In case you don’t have time to look at the slides, I’ll try to summarize them with a few sentences:
Next word prediction works by analyzing large text files (called corpora). Normally, one would split the text into sequences of the length n and count how often this sequence occurred in the corpus. The sequence together with the count is then called n-gram. In order to actually predict the next word, conditional probabilities are built based on those n-grams. Now we can search the highest probability and use the predicted word as a suggestion.
Our new idea was to insert wildcard words into those n-grams. We call the resulting language model “Generalized Language Model”. By adding wildcard words, the data sparsity of the language model gets reduced.
The next step was to compare the results of n-gram language models with our new approach. Those results seemed quite promising. But in order to get a solid answer to the question “Are Generalized Language Models better than n-gram language models?” we have to do some more work. We need to implement state-of-the-art smoothing techniques for language models. Smoothing methods try to estimate the probability of unseen sequences and a commonly used smoothing method is called Modified Kneser-Ney Smoothing.
This is where my bachelor thesis gets relevant. One aim of the thesis is to implement Modified Kneser-Ney Smoothing for n-gram language models as well as for Generalized Language Models. Then I want to compare the results of different types of Generalized Language Models with n-gram Language Models. The programming part is nearly finished but the To Do list is still quite long…

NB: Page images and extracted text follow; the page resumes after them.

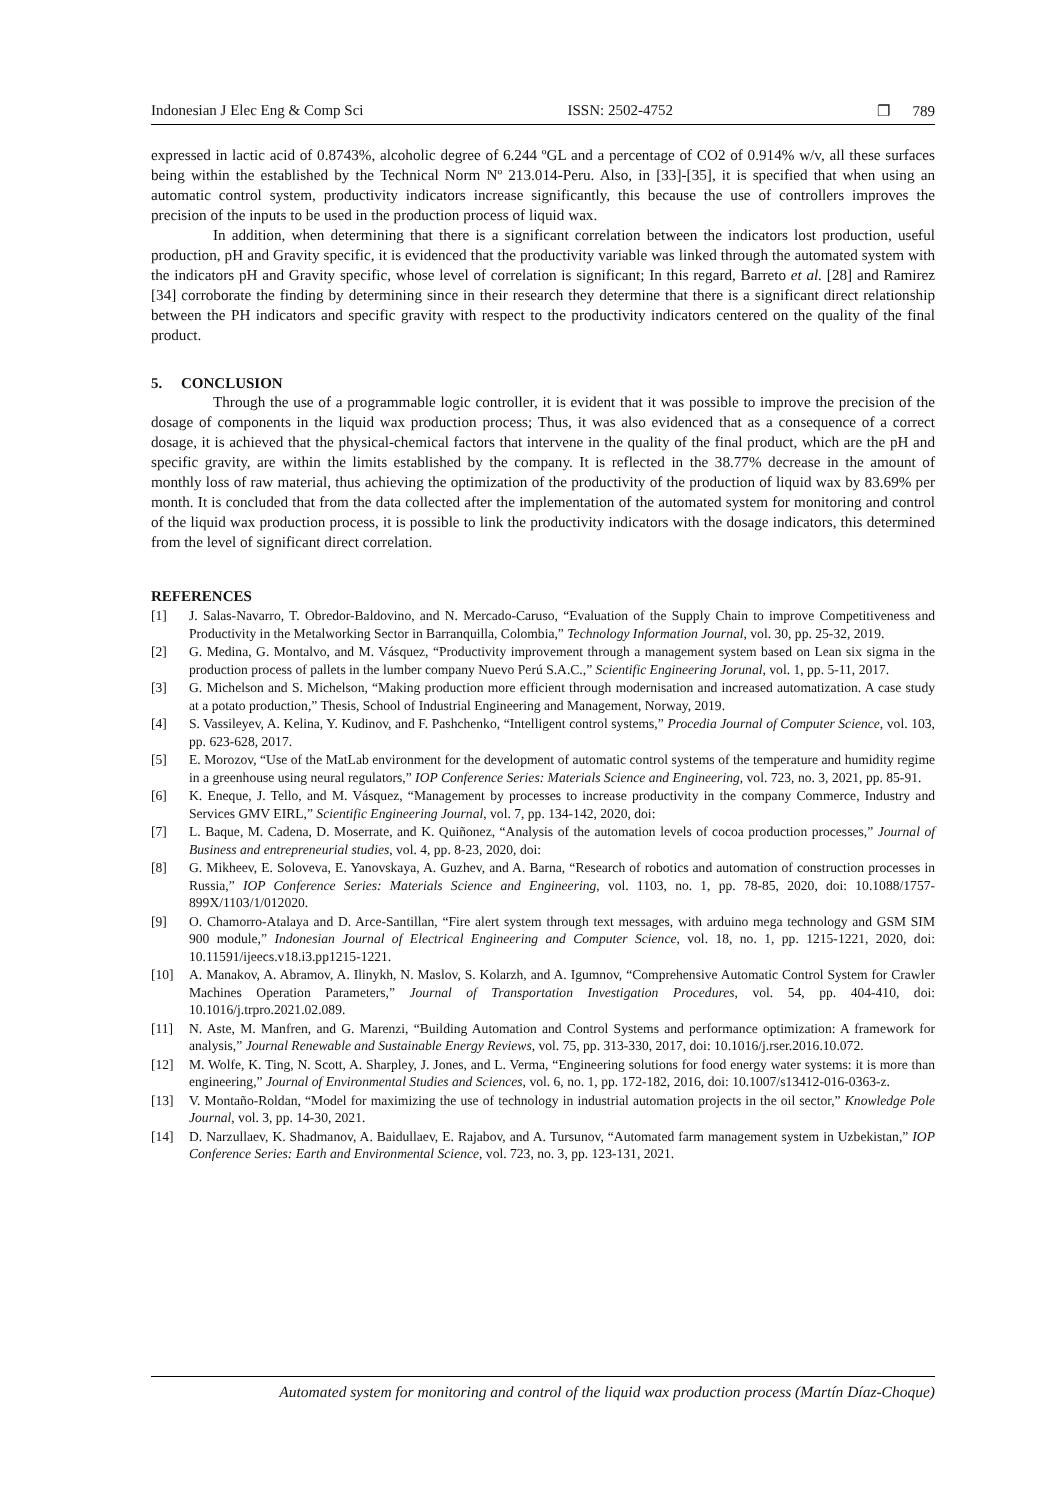Indonesian J Elec Eng & Comp Sci ISSN: 2502-4752 ❐ 789
expressed in lactic acid of 0.8743%, alcoholic degree of 6.244 ºGL and a percentage of CO2 of 0.914% w/v, all these surfaces being within the established by the Technical Norm Nº 213.014-Peru. Also, in [33]-[35], it is specified that when using an automatic control system, productivity indicators increase significantly, this because the use of controllers improves the precision of the inputs to be used in the production process of liquid wax.
In addition, when determining that there is a significant correlation between the indicators lost production, useful production, pH and Gravity specific, it is evidenced that the productivity variable was linked through the automated system with the indicators pH and Gravity specific, whose level of correlation is significant; In this regard, Barreto et al. [28] and Ramirez [34] corroborate the finding by determining since in their research they determine that there is a significant direct relationship between the PH indicators and specific gravity with respect to the productivity indicators centered on the quality of the final product.
5. CONCLUSION
Through the use of a programmable logic controller, it is evident that it was possible to improve the precision of the dosage of components in the liquid wax production process; Thus, it was also evidenced that as a consequence of a correct dosage, it is achieved that the physical-chemical factors that intervene in the quality of the final product, which are the pH and specific gravity, are within the limits established by the company. It is reflected in the 38.77% decrease in the amount of monthly loss of raw material, thus achieving the optimization of the productivity of the production of liquid wax by 83.69% per month. It is concluded that from the data collected after the implementation of the automated system for monitoring and control of the liquid wax production process, it is possible to link the productivity indicators with the dosage indicators, this determined from the level of significant direct correlation.
REFERENCES
[1] J. Salas-Navarro, T. Obredor-Baldovino, and N. Mercado-Caruso, “Evaluation of the Supply Chain to improve Competitiveness and Productivity in the Metalworking Sector in Barranquilla, Colombia,” Technology Information Journal, vol. 30, pp. 25-32, 2019.
[2] G. Medina, G. Montalvo, and M. Vásquez, “Productivity improvement through a management system based on Lean six sigma in the production process of pallets in the lumber company Nuevo Perú S.A.C.,” Scientific Engineering Jorunal, vol. 1, pp. 5-11, 2017.
[3] G. Michelson and S. Michelson, “Making production more efficient through modernisation and increased automatization. A case study at a potato production,” Thesis, School of Industrial Engineering and Management, Norway, 2019.
[4] S. Vassileyev, A. Kelina, Y. Kudinov, and F. Pashchenko, “Intelligent control systems,” Procedia Journal of Computer Science, vol. 103, pp. 623-628, 2017.
[5] E. Morozov, “Use of the MatLab environment for the development of automatic control systems of the temperature and humidity regime in a greenhouse using neural regulators,” IOP Conference Series: Materials Science and Engineering, vol. 723, no. 3, 2021, pp. 85-91.
[6] K. Eneque, J. Tello, and M. Vásquez, “Management by processes to increase productivity in the company Commerce, Industry and Services GMV EIRL,” Scientific Engineering Journal, vol. 7, pp. 134-142, 2020, doi:
[7] L. Baque, M. Cadena, D. Moserrate, and K. Quiñonez, “Analysis of the automation levels of cocoa production processes,” Journal of Business and entrepreneurial studies, vol. 4, pp. 8-23, 2020, doi:
[8] G. Mikheev, E. Soloveva, E. Yanovskaya, A. Guzhev, and A. Barna, “Research of robotics and automation of construction processes in Russia,” IOP Conference Series: Materials Science and Engineering, vol. 1103, no. 1, pp. 78-85, 2020, doi: 10.1088/1757-899X/1103/1/012020.
[9] O. Chamorro-Atalaya and D. Arce-Santillan, “Fire alert system through text messages, with arduino mega technology and GSM SIM 900 module,” Indonesian Journal of Electrical Engineering and Computer Science, vol. 18, no. 1, pp. 1215-1221, 2020, doi: 10.11591/ijeecs.v18.i3.pp1215-1221.
[10] A. Manakov, A. Abramov, A. Ilinykh, N. Maslov, S. Kolarzh, and A. Igumnov, “Comprehensive Automatic Control System for Crawler Machines Operation Parameters,” Journal of Transportation Investigation Procedures, vol. 54, pp. 404-410, doi: 10.1016/j.trpro.2021.02.089.
[11] N. Aste, M. Manfren, and G. Marenzi, “Building Automation and Control Systems and performance optimization: A framework for analysis,” Journal Renewable and Sustainable Energy Reviews, vol. 75, pp. 313-330, 2017, doi: 10.1016/j.rser.2016.10.072.
[12] M. Wolfe, K. Ting, N. Scott, A. Sharpley, J. Jones, and L. Verma, “Engineering solutions for food energy water systems: it is more than engineering,” Journal of Environmental Studies and Sciences, vol. 6, no. 1, pp. 172-182, 2016, doi: 10.1007/s13412-016-0363-z.
[13] V. Montaño-Roldan, “Model for maximizing the use of technology in industrial automation projects in the oil sector,” Knowledge Pole Journal, vol. 3, pp. 14-30, 2021.
[14] D. Narzullaev, K. Shadmanov, A. Baidullaev, E. Rajabov, and A. Tursunov, “Automated farm management system in Uzbekistan,” IOP Conference Series: Earth and Environmental Science, vol. 723, no. 3, pp. 123-131, 2021.
Automated system for monitoring and control of the liquid wax production process (Martín Díaz-Choque)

And when I’m talking about “we”, I mean René Pickhardt and me. He is the advisor of my bachelor thesis and I’m working for him as a student assistant for a year now. The idea of Generalized Langauge Models originates from Typology which was originally implemented by Paul Wagner and Till Speicher. You can find more info on Typology on Renés blog.
So now you know more about the context of my bachelor thesis. Thanks for reading and feel free to ask any questions about the thesis!